Spot each line in the records below where the word "with" occurs, then copy it.
----- Data to examine
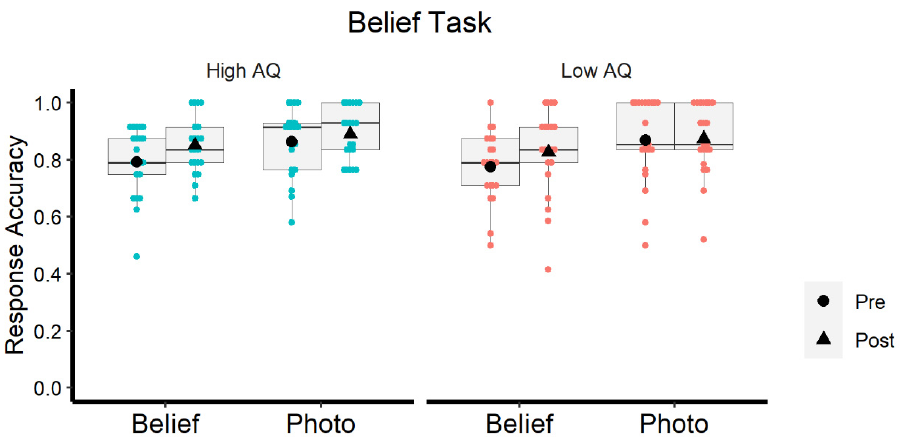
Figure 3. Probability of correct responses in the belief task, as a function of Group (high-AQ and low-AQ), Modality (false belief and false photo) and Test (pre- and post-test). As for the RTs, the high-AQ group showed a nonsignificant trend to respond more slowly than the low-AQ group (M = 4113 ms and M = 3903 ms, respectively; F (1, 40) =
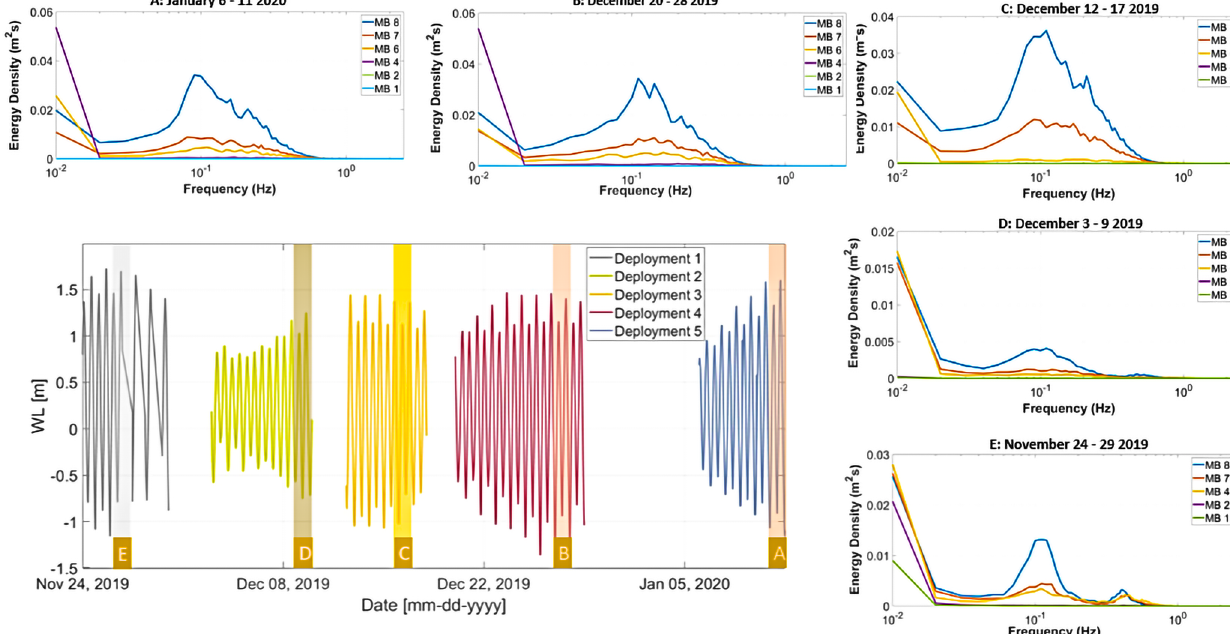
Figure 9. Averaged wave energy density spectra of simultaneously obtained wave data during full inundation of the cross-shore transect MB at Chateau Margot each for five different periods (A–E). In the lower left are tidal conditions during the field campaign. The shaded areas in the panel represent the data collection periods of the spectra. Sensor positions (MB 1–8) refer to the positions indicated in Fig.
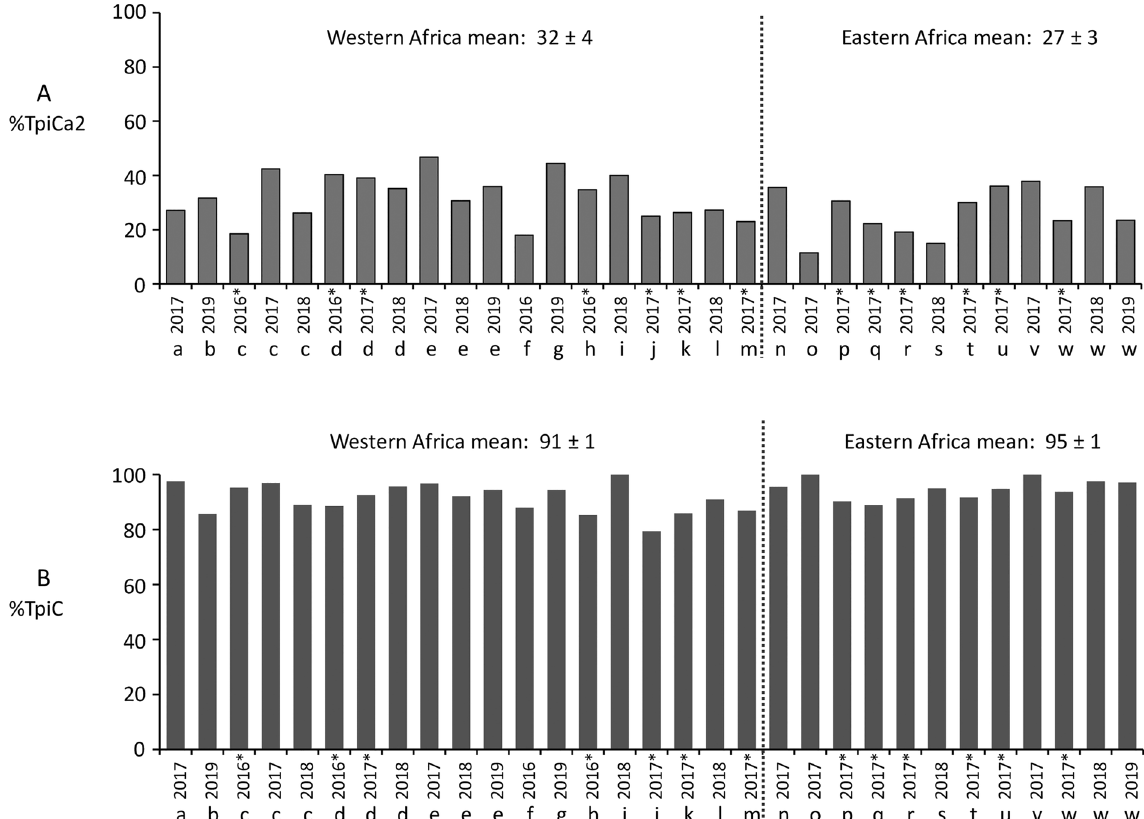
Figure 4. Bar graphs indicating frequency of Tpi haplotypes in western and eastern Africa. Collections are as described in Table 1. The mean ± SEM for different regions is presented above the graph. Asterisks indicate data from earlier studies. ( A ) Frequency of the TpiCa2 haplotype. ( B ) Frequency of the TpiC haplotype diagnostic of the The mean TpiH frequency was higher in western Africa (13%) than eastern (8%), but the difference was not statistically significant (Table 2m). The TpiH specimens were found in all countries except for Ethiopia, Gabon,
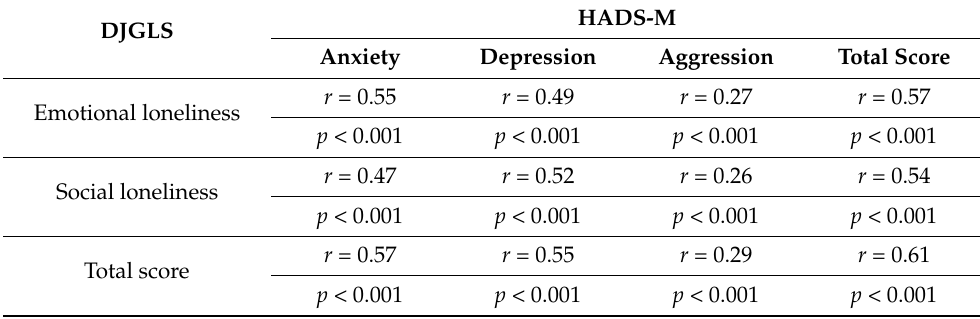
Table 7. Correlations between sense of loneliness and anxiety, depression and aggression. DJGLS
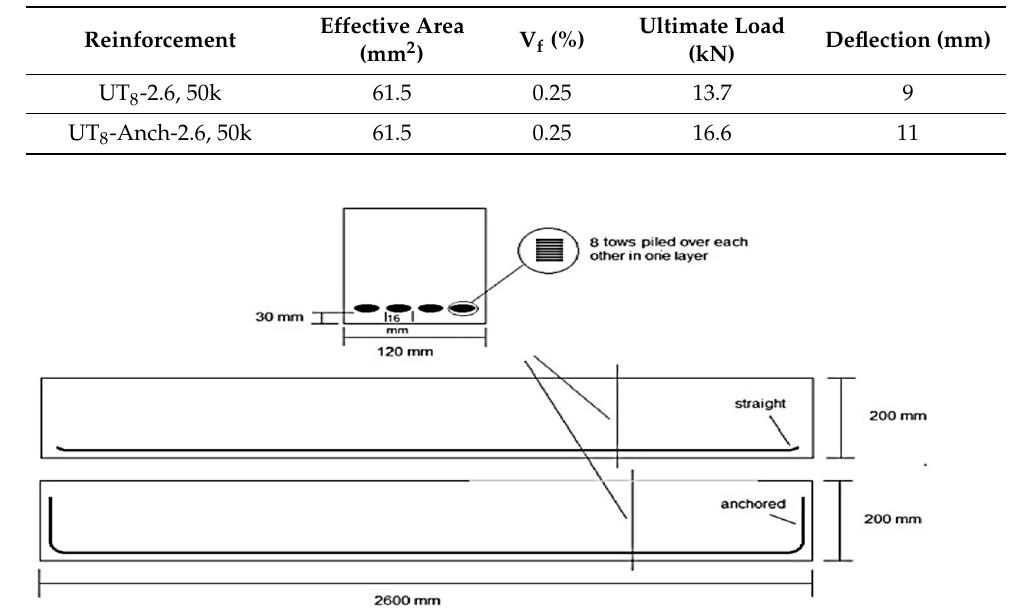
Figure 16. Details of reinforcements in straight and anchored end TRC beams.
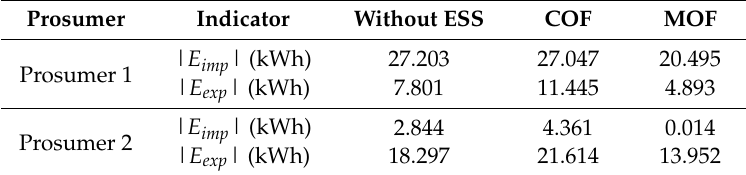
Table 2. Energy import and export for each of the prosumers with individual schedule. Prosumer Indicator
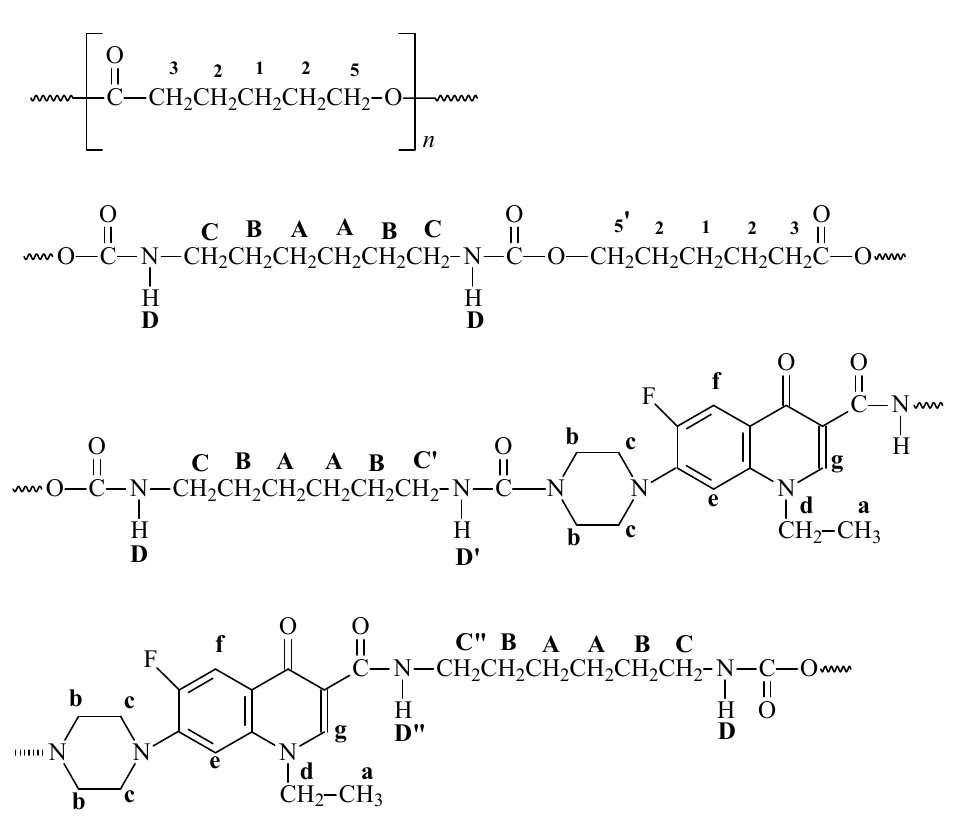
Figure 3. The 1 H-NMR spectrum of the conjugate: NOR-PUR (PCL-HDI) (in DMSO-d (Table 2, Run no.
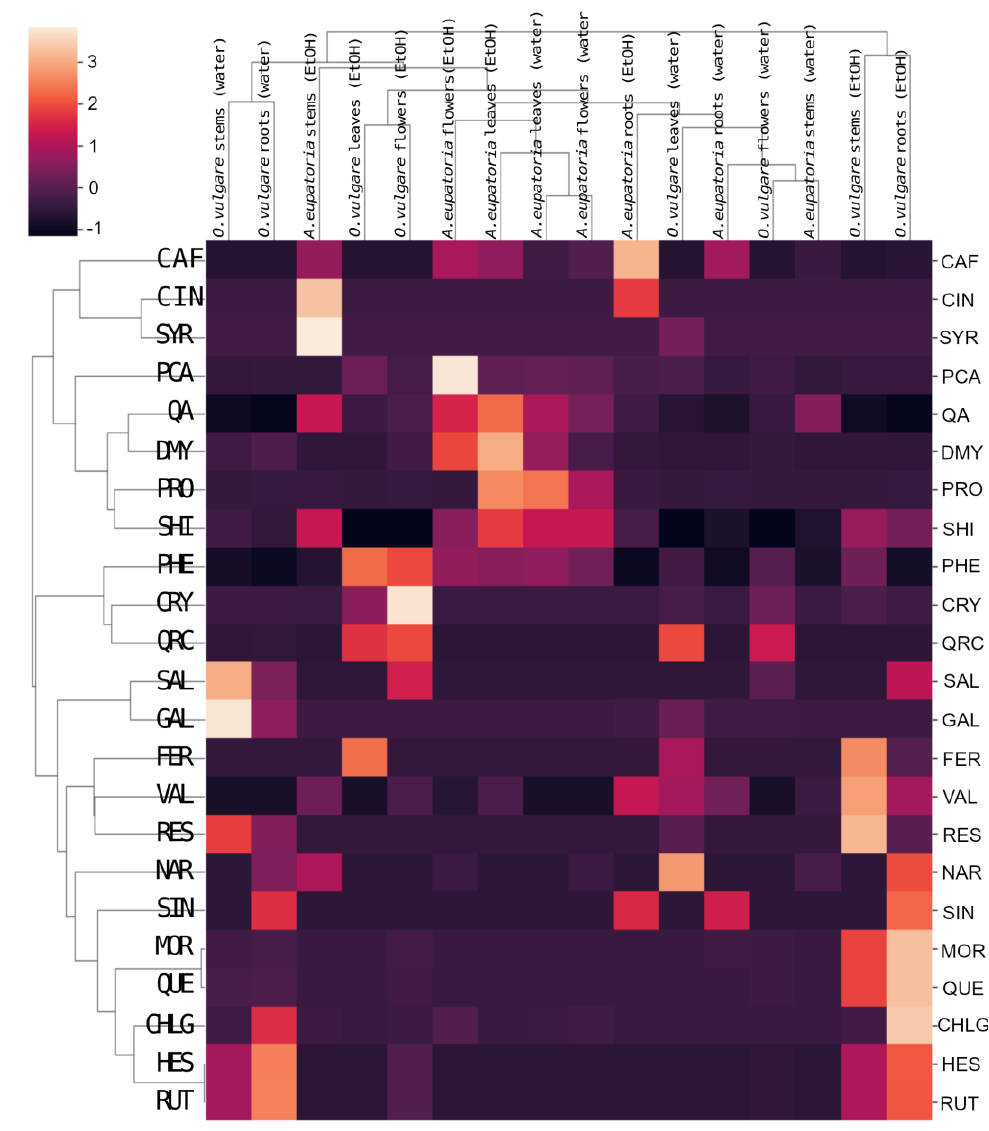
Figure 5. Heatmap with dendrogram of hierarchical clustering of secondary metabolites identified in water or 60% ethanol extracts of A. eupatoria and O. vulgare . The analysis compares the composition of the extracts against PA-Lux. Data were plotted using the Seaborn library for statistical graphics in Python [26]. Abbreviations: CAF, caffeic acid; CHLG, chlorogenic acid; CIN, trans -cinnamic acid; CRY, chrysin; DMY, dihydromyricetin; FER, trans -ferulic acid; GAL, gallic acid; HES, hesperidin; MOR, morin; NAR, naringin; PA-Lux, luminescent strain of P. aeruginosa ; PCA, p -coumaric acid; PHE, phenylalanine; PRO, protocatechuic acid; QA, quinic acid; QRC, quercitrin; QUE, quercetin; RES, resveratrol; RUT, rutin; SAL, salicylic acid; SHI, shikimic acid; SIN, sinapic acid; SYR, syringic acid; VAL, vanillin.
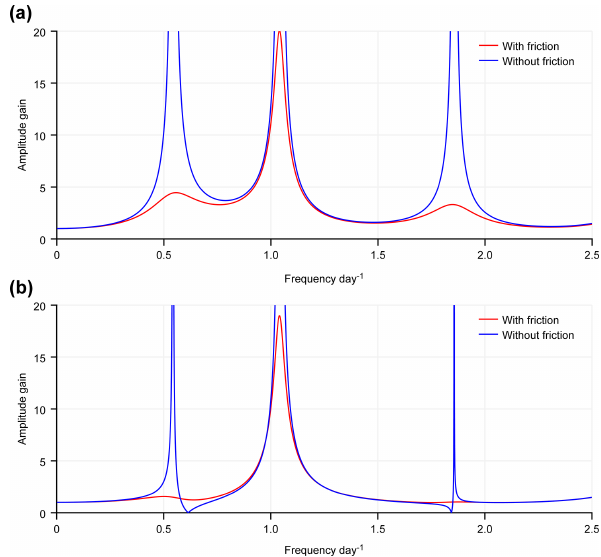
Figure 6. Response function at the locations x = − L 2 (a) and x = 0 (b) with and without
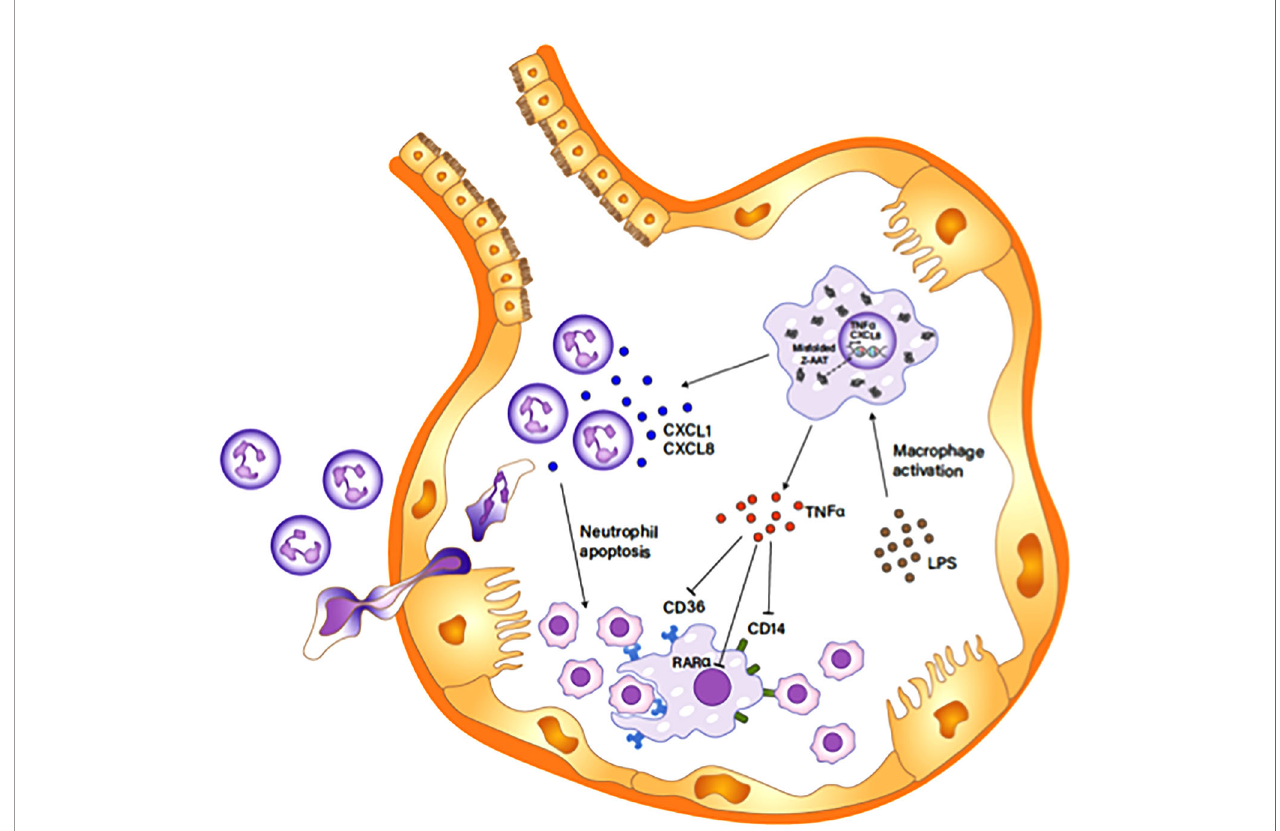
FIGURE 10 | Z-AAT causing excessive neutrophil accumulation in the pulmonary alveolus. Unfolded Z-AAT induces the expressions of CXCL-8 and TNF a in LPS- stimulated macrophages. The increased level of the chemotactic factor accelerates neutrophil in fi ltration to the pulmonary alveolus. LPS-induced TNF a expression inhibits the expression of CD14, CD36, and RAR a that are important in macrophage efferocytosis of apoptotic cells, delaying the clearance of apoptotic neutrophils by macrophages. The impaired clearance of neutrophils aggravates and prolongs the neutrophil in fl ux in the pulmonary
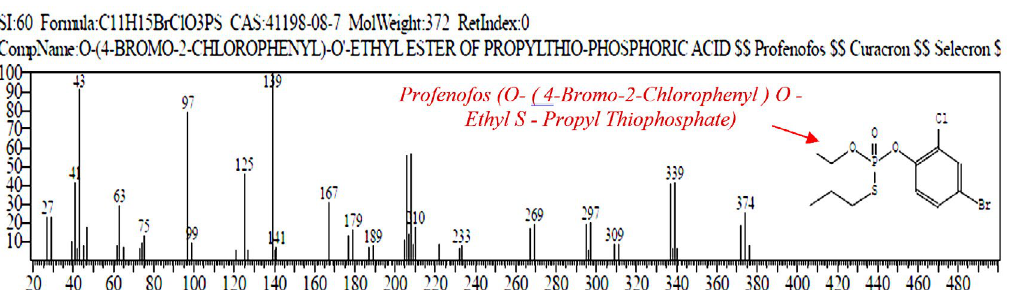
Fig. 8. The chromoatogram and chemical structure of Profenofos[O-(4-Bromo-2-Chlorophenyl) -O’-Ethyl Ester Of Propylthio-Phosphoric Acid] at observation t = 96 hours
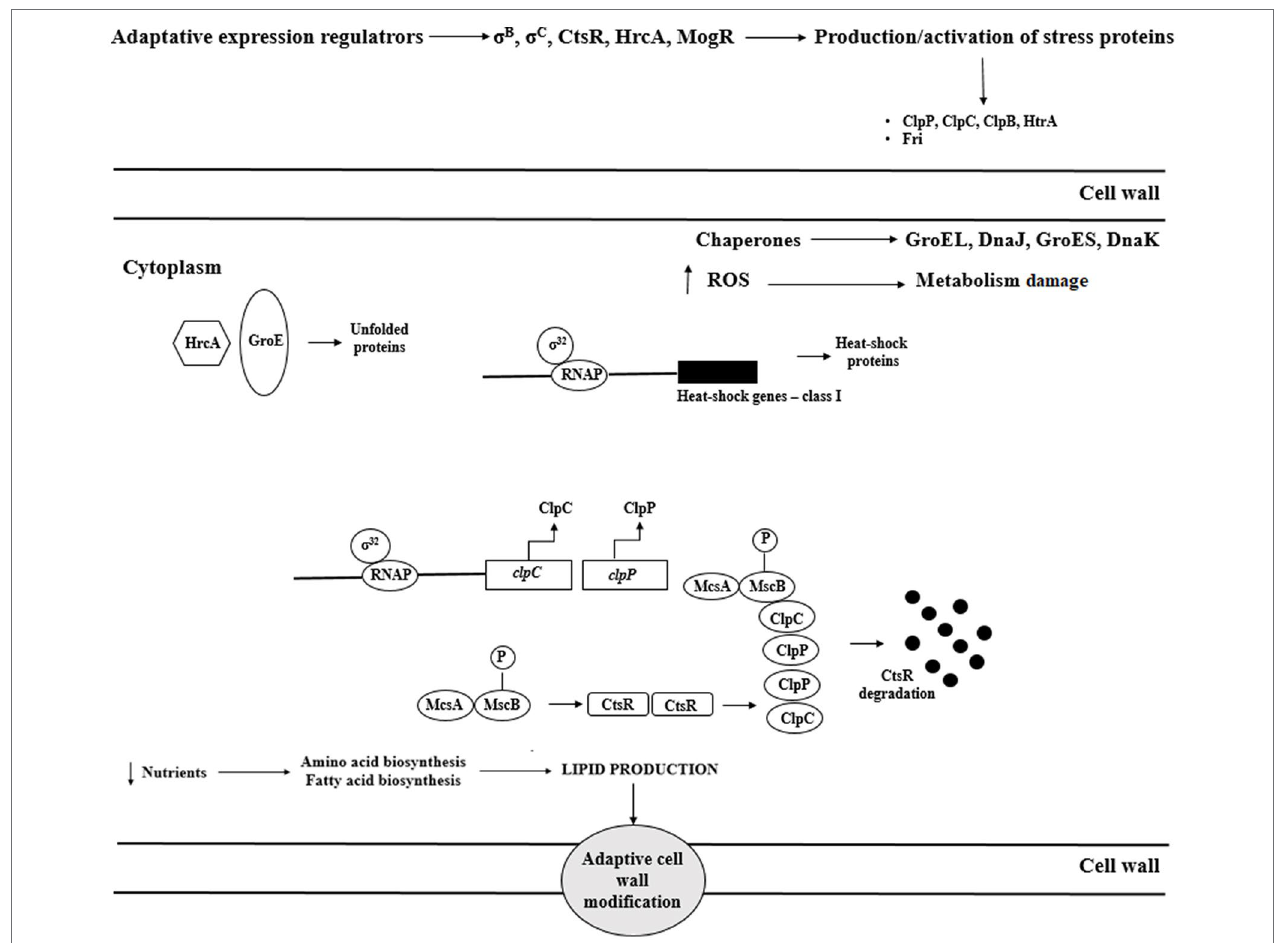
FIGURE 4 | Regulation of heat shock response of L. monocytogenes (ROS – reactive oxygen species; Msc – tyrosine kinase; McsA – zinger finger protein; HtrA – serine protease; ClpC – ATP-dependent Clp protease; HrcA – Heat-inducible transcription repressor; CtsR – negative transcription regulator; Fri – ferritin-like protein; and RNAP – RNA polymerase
----------
● Task response
Table 2. Energy import and export for each of the prosumers with individual schedule. Prosumer Indicator
Figure 5. Heatmap with dendrogram of hierarchical clustering of secondary metabolites identified in water or 60% ethanol extracts of A. eupatoria and O. vulgare . The analysis compares the composition of the extracts against PA-Lux. Data were plotted using the Seaborn library for statistical graphics in Python [26]. Abbreviations: CAF, caffeic acid; CHLG, chlorogenic acid; CIN, trans -cinnamic acid; CRY, chrysin; DMY, dihydromyricetin; FER, trans -ferulic acid; GAL, gallic acid; HES, hesperidin; MOR, morin; NAR, naringin; PA-Lux, luminescent strain of P. aeruginosa ; PCA, p -coumaric acid; PHE, phenylalanine; PRO, protocatechuic acid; QA, quinic acid; QRC, quercitrin; QUE, quercetin; RES, resveratrol; RUT, rutin; SAL, salicylic acid; SHI, shikimic acid; SIN, sinapic acid; SYR, syringic acid; VAL, vanillin.
Figure 6. Response function at the locations x = − L 2 (a) and x = 0 (b) with and without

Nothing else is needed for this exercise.